REQUEST:
Reproduce the rows below word for word, from the line with "pose: elev=60.1 azim=232.9" to the line with "Dot at: (194, 362)", including both of those lines and nothing else.

+===+

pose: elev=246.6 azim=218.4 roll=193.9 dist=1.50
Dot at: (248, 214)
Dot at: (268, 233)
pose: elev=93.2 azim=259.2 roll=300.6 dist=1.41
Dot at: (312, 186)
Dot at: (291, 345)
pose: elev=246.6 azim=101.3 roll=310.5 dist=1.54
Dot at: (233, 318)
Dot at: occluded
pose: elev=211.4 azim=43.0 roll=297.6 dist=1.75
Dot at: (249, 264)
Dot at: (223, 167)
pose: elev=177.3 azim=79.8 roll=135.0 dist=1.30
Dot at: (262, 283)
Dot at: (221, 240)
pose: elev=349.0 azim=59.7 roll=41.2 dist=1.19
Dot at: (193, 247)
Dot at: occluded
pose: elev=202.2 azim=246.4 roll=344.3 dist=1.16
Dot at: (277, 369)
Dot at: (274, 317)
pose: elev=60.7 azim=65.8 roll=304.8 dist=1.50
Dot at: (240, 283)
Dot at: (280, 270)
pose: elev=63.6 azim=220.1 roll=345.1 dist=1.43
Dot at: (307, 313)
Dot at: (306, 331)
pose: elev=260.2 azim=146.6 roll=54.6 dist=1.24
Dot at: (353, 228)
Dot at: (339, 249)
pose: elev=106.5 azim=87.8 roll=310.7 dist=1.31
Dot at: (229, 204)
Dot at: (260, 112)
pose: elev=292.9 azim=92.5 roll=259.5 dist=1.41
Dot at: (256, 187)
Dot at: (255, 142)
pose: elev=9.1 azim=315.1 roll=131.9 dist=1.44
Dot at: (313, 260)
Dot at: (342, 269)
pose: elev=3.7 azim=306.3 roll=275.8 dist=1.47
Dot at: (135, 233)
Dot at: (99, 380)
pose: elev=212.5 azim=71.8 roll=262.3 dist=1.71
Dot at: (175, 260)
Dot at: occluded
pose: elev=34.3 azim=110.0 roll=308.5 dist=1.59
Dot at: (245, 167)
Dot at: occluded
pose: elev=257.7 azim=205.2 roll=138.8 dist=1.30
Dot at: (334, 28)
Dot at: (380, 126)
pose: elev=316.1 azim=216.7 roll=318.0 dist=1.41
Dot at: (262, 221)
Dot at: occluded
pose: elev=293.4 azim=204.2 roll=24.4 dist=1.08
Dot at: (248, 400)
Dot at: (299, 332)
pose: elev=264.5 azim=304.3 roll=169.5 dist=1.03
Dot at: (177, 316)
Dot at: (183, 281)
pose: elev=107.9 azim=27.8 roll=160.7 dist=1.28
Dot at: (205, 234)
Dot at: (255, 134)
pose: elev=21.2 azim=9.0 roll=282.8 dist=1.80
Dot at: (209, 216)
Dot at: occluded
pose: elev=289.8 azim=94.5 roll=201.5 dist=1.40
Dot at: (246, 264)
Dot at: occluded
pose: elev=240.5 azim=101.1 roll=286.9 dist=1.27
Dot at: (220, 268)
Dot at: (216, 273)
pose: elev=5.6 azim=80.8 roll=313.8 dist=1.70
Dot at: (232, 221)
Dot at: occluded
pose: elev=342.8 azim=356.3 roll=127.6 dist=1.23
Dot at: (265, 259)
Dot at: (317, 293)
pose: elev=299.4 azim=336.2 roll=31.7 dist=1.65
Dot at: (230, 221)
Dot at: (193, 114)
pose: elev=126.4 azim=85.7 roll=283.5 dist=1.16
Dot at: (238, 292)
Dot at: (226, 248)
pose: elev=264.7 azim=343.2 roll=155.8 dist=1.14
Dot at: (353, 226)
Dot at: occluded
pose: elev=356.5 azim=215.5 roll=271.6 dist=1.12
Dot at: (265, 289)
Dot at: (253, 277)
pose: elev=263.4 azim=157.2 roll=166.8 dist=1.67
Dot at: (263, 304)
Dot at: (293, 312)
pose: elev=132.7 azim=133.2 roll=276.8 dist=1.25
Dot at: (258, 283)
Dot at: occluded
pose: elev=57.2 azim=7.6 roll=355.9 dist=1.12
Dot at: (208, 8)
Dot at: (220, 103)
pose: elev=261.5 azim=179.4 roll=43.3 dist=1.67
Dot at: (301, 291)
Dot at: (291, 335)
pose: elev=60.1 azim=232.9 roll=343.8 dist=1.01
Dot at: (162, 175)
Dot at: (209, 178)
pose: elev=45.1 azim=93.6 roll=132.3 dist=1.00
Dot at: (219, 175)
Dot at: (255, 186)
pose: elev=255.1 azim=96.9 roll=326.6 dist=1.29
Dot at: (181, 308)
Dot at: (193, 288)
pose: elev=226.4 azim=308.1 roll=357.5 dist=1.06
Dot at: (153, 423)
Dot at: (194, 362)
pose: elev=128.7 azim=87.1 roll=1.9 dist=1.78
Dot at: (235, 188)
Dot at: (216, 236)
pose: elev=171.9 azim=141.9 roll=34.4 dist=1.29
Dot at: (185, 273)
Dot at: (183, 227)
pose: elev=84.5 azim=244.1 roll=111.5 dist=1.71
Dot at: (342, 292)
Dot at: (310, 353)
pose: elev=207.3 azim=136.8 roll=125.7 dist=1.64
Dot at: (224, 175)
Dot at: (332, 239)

+===+

TASK SOLUTION:
pose: elev=60.1 azim=232.9 roll=343.8 dist=1.01
Dot at: (162, 175)
Dot at: (209, 178)
pose: elev=45.1 azim=93.6 roll=132.3 dist=1.00
Dot at: (219, 175)
Dot at: (255, 186)
pose: elev=255.1 azim=96.9 roll=326.6 dist=1.29
Dot at: (181, 308)
Dot at: (193, 288)
pose: elev=226.4 azim=308.1 roll=357.5 dist=1.06
Dot at: (153, 423)
Dot at: (194, 362)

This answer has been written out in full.